May 21, 2008 15:50
Apropos of nothing, I'm now, finally, properly hyped for Metal Gear Sold 4. The extraordinary, all-encompassing wall of hype finally penetrated my cynical defenses. What was once a healthy, socially acceptable enthusiasm has metastasized into something else, something dangerous.
I am not one for launch days. The Sega Dreamcast launch was the first, and until now with the 80GB MGS4 bundle, only time I ever pre-ordered and got anything day-and-date. I was like 15 back then and today I'm really wondering where the hell I got the $200+ I dropped at GameCrazy on 9/09/99. I also bought a Neo-Geo Pocket Color around then, too. Yikes. I guess I was pretty flush in cash before all the drinking, cigarette smoking, and general adult-being.

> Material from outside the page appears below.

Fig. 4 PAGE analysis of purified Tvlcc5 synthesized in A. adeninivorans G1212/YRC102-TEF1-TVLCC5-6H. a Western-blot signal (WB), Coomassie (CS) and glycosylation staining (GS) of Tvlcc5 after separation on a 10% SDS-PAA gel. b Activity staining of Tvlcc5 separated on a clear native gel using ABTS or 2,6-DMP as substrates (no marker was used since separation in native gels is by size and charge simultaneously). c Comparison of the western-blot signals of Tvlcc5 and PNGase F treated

There is something very intoxicating and unhealthy about launch day hype, this partially marketing-manufactured, partially intrinsic streak of madness in most gamer-types that engulfs the community at large every few months. While I don't want to compare the launch of Grand Theft Auto 4 with the rise of Nazism, I kinda just did. All objectivity gets thrown out the window about a month before street date and in the first couple of weeks thereafter. No one can talk or write about a GTA without succumbing to the scourge of hyperbole. Nuance, balance, willingness to hear dissenting opinions, everything valuable and interesting and critical -- all the non-stupid reasons I check out message boards -- become scarce. After the level of discourse falls into bitter inanity, it seemingly can take forever before composure is regained (admittedly, nuance, balance, et al. can be pretty sparse on NeoGAF, &c under any circumstance, but right around the time a heavily promoted, AAA franchise hits, it really goes to hell.)
For some reason, I'm usually immune to this kind of (oh god I'm gonna say it) frothing demand. I figure the big mega-budget titles are going to be about as rare as air molecules in the used-game section six months later, where I will gladly snap them up for less money. I'd like to think I get a clearer picture of a game's true merits if I'm distanced from the hype avalanche.
That said, no fucking way I'm not playing MGS4 June 11th at 11:59 PM in the parking lot of the GameStop that employs me (assuming my store is holding a midnight launch, although I don't know why we wouldn't looking at the pre-orders). I'll bring the TV there and set it up beforehand; you can't expect me to wait until I get home, can you?
In unrelated news, I'm a little sad I sold my 360, because Ninja Gaiden II looks enjoyable enough to merit the fragility, loudness, questionable aesthetics , paying for online gaming bullshitery, all-shooter lineup and all the other problems I had with the system. The main problem was, it wasn't my DS, which I cannot see the PS3 usurping as my primary gaming system either.
Until I get an HDTV. Then, who knows.